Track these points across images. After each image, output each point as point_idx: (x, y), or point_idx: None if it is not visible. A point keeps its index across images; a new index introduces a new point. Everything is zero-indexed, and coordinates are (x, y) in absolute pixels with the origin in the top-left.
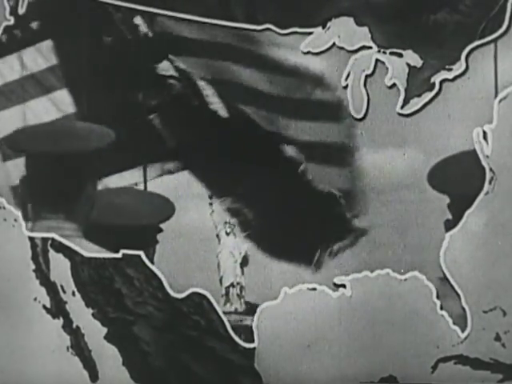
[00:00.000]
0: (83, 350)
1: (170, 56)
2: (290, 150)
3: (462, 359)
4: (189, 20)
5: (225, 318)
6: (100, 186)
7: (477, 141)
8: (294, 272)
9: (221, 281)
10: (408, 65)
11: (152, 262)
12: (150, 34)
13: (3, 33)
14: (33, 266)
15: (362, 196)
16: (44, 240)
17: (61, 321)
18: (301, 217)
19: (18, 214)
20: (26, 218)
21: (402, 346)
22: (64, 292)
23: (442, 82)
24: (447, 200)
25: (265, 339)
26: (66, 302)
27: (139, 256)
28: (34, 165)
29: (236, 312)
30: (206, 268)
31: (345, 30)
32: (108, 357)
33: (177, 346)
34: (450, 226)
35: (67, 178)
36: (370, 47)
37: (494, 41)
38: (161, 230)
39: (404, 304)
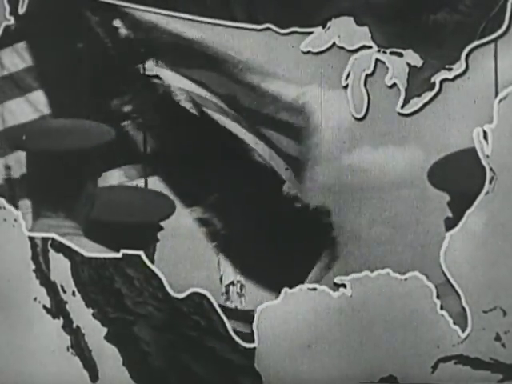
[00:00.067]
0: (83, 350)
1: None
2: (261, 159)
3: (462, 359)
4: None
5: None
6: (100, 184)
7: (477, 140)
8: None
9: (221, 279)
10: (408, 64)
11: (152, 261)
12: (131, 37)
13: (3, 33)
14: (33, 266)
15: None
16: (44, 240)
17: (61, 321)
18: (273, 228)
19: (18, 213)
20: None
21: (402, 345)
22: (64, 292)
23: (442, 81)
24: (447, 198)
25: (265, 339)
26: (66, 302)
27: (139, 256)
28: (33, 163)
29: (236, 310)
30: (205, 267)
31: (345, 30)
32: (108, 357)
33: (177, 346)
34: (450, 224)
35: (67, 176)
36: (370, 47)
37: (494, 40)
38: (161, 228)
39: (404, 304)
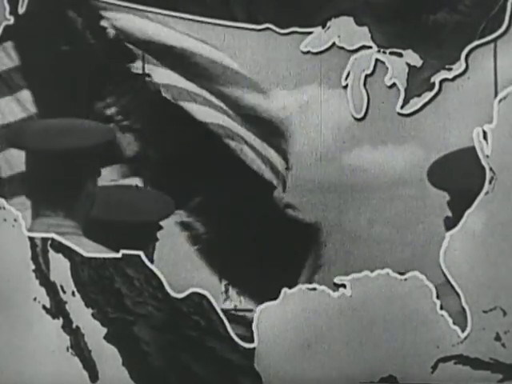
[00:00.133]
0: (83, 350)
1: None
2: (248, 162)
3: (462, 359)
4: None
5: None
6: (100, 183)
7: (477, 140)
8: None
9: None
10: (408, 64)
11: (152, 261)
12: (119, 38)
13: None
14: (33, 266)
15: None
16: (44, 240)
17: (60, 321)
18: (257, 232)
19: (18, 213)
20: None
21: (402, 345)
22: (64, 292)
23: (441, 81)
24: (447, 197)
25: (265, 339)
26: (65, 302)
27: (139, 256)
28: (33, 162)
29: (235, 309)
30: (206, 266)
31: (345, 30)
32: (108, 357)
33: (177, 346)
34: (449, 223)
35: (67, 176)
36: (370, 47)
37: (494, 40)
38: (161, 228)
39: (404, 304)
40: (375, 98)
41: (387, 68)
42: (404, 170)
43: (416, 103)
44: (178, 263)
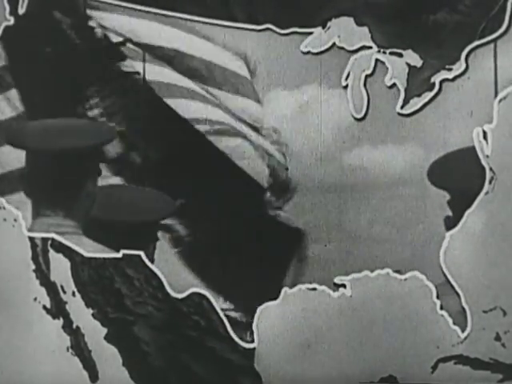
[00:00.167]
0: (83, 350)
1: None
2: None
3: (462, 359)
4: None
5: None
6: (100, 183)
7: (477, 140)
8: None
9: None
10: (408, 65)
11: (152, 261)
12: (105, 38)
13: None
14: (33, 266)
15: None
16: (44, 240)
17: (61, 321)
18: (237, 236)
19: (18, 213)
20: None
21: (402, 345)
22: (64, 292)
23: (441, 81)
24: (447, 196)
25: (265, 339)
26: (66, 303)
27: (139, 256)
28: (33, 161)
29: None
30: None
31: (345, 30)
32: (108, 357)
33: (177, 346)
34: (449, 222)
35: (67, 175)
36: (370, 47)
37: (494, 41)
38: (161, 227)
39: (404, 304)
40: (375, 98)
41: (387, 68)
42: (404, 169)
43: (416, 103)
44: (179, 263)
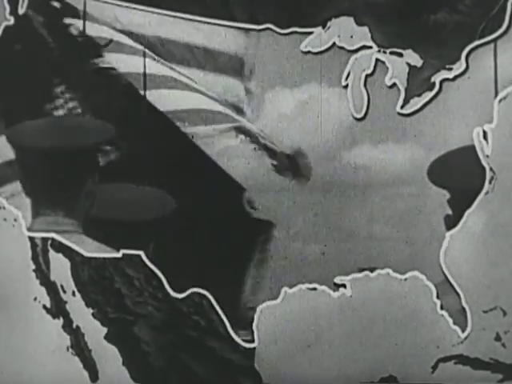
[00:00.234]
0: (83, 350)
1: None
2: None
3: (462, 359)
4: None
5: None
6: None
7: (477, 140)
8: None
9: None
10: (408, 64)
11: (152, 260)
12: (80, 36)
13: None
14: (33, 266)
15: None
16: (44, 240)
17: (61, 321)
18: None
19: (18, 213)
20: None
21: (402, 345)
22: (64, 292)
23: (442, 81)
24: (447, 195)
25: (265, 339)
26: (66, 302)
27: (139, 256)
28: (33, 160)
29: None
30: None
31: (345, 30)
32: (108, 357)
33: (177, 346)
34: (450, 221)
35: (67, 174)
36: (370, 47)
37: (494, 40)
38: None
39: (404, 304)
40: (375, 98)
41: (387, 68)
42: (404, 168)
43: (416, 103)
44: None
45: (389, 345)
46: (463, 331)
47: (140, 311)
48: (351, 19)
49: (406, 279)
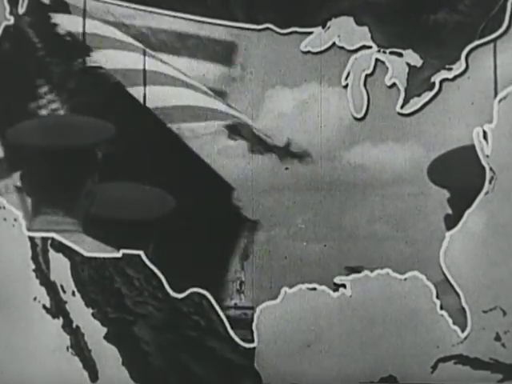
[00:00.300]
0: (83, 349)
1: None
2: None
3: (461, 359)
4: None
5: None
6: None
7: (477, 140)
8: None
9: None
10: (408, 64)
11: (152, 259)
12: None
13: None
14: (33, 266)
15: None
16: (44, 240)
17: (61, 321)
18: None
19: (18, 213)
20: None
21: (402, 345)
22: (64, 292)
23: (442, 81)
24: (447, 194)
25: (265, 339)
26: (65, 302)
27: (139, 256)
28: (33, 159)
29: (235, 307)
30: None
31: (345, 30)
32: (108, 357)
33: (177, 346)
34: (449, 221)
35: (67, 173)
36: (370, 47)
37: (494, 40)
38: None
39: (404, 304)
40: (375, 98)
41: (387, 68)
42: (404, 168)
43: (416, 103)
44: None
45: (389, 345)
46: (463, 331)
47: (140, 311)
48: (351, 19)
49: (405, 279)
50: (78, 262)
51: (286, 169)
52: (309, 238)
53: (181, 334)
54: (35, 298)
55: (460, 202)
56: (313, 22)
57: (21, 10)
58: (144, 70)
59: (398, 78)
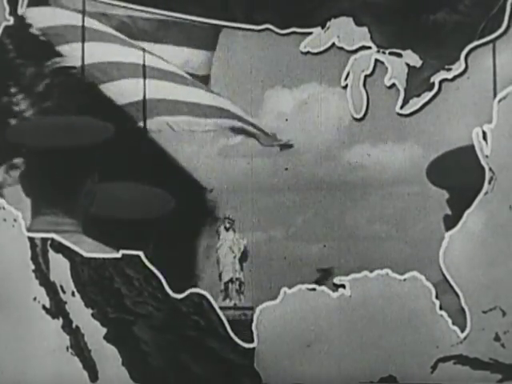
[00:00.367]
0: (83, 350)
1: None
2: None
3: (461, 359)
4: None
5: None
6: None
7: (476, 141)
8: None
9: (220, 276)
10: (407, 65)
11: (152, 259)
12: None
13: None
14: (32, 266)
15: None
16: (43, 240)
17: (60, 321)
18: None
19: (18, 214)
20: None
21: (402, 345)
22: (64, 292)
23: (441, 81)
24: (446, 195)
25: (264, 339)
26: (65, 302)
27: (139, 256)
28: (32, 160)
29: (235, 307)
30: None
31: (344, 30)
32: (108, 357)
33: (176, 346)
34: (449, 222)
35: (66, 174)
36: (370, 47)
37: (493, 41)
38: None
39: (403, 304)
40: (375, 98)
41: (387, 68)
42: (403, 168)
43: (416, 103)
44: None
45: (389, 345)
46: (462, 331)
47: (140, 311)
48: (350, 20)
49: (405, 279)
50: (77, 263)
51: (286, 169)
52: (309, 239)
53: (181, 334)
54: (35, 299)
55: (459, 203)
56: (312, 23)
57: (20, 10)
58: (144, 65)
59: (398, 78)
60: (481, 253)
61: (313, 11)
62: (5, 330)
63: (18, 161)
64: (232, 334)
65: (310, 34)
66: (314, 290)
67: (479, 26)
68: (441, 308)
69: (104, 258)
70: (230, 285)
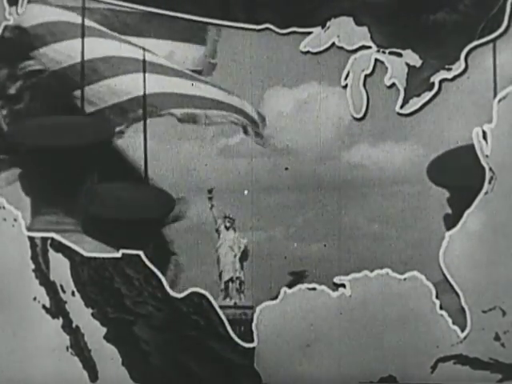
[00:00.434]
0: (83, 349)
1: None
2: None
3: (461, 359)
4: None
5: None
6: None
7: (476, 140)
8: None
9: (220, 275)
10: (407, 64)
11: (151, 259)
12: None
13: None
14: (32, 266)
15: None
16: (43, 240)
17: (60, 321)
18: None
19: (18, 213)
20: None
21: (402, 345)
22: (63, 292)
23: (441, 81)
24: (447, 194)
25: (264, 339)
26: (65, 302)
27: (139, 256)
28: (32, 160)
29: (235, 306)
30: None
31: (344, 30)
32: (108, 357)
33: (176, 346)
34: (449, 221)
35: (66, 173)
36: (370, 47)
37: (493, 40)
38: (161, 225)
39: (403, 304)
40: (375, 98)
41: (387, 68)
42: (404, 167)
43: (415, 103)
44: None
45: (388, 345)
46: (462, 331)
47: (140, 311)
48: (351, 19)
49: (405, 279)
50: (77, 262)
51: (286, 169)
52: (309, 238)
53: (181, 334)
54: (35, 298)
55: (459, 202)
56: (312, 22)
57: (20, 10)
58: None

_Your objective_
Every line above is to be reproduced verbatim, and the pictures are to be omitted.

_Answer for this exercise_
Track these points across images. After each image, output each point as point_idx: (x, y), or point_idx: None if it is not visible. A point keeps its index across images; a new index introduces a new point. Everything is zero-indexed, and coordinates are (x, y) in absolute pixels with the origin in the top-left.
[00:00.000]
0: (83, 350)
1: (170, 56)
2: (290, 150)
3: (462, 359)
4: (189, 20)
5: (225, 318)
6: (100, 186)
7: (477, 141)
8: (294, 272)
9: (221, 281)
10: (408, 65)
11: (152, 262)
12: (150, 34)
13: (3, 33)
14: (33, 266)
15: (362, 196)
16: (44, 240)
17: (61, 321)
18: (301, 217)
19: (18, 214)
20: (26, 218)
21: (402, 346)
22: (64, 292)
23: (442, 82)
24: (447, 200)
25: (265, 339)
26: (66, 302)
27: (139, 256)
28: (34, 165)
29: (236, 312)
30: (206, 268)
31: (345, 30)
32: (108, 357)
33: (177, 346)
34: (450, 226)
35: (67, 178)
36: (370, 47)
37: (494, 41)
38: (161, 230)
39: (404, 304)
[00:00.067]
0: (83, 350)
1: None
2: (261, 159)
3: (462, 359)
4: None
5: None
6: (100, 184)
7: (477, 140)
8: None
9: (221, 279)
10: (408, 64)
11: (152, 261)
12: (131, 37)
13: (3, 33)
14: (33, 266)
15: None
16: (44, 240)
17: (61, 321)
18: (273, 228)
19: (18, 213)
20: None
21: (402, 345)
22: (64, 292)
23: (442, 81)
24: (447, 198)
25: (265, 339)
26: (66, 302)
27: (139, 256)
28: (33, 163)
29: (236, 310)
30: (205, 267)
31: (345, 30)
32: (108, 357)
33: (177, 346)
34: (450, 224)
35: (67, 176)
36: (370, 47)
37: (494, 40)
38: (161, 228)
39: (404, 304)
[00:00.133]
0: (83, 350)
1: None
2: (248, 162)
3: (462, 359)
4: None
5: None
6: (100, 183)
7: (477, 140)
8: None
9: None
10: (408, 64)
11: (152, 261)
12: (119, 38)
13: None
14: (33, 266)
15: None
16: (44, 240)
17: (60, 321)
18: (257, 232)
19: (18, 213)
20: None
21: (402, 345)
22: (64, 292)
23: (441, 81)
24: (447, 197)
25: (265, 339)
26: (65, 302)
27: (139, 256)
28: (33, 162)
29: (235, 309)
30: (206, 266)
31: (345, 30)
32: (108, 357)
33: (177, 346)
34: (449, 223)
35: (67, 176)
36: (370, 47)
37: (494, 40)
38: (161, 228)
39: (404, 304)
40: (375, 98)
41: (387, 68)
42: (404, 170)
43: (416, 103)
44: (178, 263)
[00:00.167]
0: (83, 350)
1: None
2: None
3: (462, 359)
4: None
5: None
6: (100, 183)
7: (477, 140)
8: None
9: None
10: (408, 65)
11: (152, 261)
12: (105, 38)
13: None
14: (33, 266)
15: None
16: (44, 240)
17: (61, 321)
18: (237, 236)
19: (18, 213)
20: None
21: (402, 345)
22: (64, 292)
23: (441, 81)
24: (447, 196)
25: (265, 339)
26: (66, 303)
27: (139, 256)
28: (33, 161)
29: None
30: None
31: (345, 30)
32: (108, 357)
33: (177, 346)
34: (449, 222)
35: (67, 175)
36: (370, 47)
37: (494, 41)
38: (161, 227)
39: (404, 304)
40: (375, 98)
41: (387, 68)
42: (404, 169)
43: (416, 103)
44: (179, 263)
[00:00.234]
0: (83, 350)
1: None
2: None
3: (462, 359)
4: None
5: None
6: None
7: (477, 140)
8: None
9: None
10: (408, 64)
11: (152, 260)
12: (80, 36)
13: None
14: (33, 266)
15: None
16: (44, 240)
17: (61, 321)
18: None
19: (18, 213)
20: None
21: (402, 345)
22: (64, 292)
23: (442, 81)
24: (447, 195)
25: (265, 339)
26: (66, 302)
27: (139, 256)
28: (33, 160)
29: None
30: None
31: (345, 30)
32: (108, 357)
33: (177, 346)
34: (450, 221)
35: (67, 174)
36: (370, 47)
37: (494, 40)
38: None
39: (404, 304)
40: (375, 98)
41: (387, 68)
42: (404, 168)
43: (416, 103)
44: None
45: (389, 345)
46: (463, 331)
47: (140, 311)
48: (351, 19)
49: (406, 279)
[00:00.300]
0: (83, 349)
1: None
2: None
3: (461, 359)
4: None
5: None
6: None
7: (477, 140)
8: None
9: None
10: (408, 64)
11: (152, 259)
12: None
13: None
14: (33, 266)
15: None
16: (44, 240)
17: (61, 321)
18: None
19: (18, 213)
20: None
21: (402, 345)
22: (64, 292)
23: (442, 81)
24: (447, 194)
25: (265, 339)
26: (65, 302)
27: (139, 256)
28: (33, 159)
29: (235, 307)
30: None
31: (345, 30)
32: (108, 357)
33: (177, 346)
34: (449, 221)
35: (67, 173)
36: (370, 47)
37: (494, 40)
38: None
39: (404, 304)
40: (375, 98)
41: (387, 68)
42: (404, 168)
43: (416, 103)
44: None
45: (389, 345)
46: (463, 331)
47: (140, 311)
48: (351, 19)
49: (405, 279)
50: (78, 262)
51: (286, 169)
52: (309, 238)
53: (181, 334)
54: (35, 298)
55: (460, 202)
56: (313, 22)
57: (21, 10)
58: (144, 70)
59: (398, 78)
[00:00.367]
0: (83, 350)
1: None
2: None
3: (461, 359)
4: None
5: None
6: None
7: (476, 141)
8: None
9: (220, 276)
10: (407, 65)
11: (152, 259)
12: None
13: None
14: (32, 266)
15: None
16: (43, 240)
17: (60, 321)
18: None
19: (18, 214)
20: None
21: (402, 345)
22: (64, 292)
23: (441, 81)
24: (446, 195)
25: (264, 339)
26: (65, 302)
27: (139, 256)
28: (32, 160)
29: (235, 307)
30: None
31: (344, 30)
32: (108, 357)
33: (176, 346)
34: (449, 222)
35: (66, 174)
36: (370, 47)
37: (493, 41)
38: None
39: (403, 304)
40: (375, 98)
41: (387, 68)
42: (403, 168)
43: (416, 103)
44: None
45: (389, 345)
46: (462, 331)
47: (140, 311)
48: (350, 20)
49: (405, 279)
50: (77, 263)
51: (286, 169)
52: (309, 239)
53: (181, 334)
54: (35, 299)
55: (459, 203)
56: (312, 23)
57: (20, 10)
58: (144, 65)
59: (398, 78)
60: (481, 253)
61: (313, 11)
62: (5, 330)
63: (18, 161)
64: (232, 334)
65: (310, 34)
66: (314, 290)
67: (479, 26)
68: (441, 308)
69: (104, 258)
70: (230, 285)
[00:00.434]
0: (83, 349)
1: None
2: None
3: (461, 359)
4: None
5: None
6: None
7: (476, 140)
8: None
9: (220, 275)
10: (407, 64)
11: (151, 259)
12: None
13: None
14: (32, 266)
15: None
16: (43, 240)
17: (60, 321)
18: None
19: (18, 213)
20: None
21: (402, 345)
22: (63, 292)
23: (441, 81)
24: (447, 194)
25: (264, 339)
26: (65, 302)
27: (139, 256)
28: (32, 160)
29: (235, 306)
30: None
31: (344, 30)
32: (108, 357)
33: (176, 346)
34: (449, 221)
35: (66, 173)
36: (370, 47)
37: (493, 40)
38: (161, 225)
39: (403, 304)
40: (375, 98)
41: (387, 68)
42: (404, 167)
43: (415, 103)
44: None
45: (388, 345)
46: (462, 331)
47: (140, 311)
48: (351, 19)
49: (405, 279)
50: (77, 262)
51: (286, 169)
52: (309, 238)
53: (181, 334)
54: (35, 298)
55: (459, 202)
56: (312, 22)
57: (20, 10)
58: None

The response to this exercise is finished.